◆ What to do ◆
Use the entries below and reproduce exactly the lines from the one containing "pencil case: present [265,722,455,822]" down to the one containing "fruit basket: present [458,396,607,499]", both of them included.

◆ Material for this exercise ◆
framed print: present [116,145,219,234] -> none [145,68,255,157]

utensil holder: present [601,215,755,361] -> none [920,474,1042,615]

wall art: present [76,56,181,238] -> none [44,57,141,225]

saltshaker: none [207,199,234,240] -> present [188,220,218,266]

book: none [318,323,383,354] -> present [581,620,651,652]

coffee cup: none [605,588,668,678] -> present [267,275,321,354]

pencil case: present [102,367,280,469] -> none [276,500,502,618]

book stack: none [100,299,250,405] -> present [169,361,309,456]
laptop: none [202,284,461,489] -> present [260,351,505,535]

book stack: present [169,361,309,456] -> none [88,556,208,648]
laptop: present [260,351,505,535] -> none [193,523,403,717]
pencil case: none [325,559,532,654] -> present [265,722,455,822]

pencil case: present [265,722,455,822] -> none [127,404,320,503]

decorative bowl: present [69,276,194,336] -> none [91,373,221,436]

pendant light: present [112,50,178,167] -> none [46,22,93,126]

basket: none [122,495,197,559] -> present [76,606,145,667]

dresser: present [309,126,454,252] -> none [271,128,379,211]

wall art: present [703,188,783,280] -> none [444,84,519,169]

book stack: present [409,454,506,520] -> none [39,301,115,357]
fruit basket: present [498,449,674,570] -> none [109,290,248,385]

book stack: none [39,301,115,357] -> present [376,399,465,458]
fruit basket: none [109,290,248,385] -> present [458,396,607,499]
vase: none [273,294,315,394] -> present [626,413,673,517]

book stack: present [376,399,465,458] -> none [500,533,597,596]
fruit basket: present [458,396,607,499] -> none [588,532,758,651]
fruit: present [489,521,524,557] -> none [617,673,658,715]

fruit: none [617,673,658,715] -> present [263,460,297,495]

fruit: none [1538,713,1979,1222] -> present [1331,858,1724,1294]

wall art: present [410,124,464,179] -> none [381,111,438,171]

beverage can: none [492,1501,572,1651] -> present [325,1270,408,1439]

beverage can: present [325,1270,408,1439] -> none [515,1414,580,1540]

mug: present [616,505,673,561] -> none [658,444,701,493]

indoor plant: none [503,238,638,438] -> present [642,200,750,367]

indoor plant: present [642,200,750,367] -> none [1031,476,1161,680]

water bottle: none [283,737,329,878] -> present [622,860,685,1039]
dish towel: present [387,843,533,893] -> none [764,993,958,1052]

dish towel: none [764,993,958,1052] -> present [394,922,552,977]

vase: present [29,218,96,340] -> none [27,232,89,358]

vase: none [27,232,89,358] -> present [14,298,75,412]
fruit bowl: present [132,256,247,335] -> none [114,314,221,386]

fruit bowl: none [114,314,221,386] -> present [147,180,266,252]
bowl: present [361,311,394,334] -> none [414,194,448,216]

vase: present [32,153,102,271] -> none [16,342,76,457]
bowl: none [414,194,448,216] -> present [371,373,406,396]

◆ Answer below ◆
pencil case: present [265,722,455,822] -> none [127,404,320,503]

decorative bowl: present [69,276,194,336] -> none [91,373,221,436]

pendant light: present [112,50,178,167] -> none [46,22,93,126]

basket: none [122,495,197,559] -> present [76,606,145,667]

dresser: present [309,126,454,252] -> none [271,128,379,211]

wall art: present [703,188,783,280] -> none [444,84,519,169]

book stack: present [409,454,506,520] -> none [39,301,115,357]
fruit basket: present [498,449,674,570] -> none [109,290,248,385]

book stack: none [39,301,115,357] -> present [376,399,465,458]
fruit basket: none [109,290,248,385] -> present [458,396,607,499]
vase: none [273,294,315,394] -> present [626,413,673,517]

book stack: present [376,399,465,458] -> none [500,533,597,596]
fruit basket: present [458,396,607,499] -> none [588,532,758,651]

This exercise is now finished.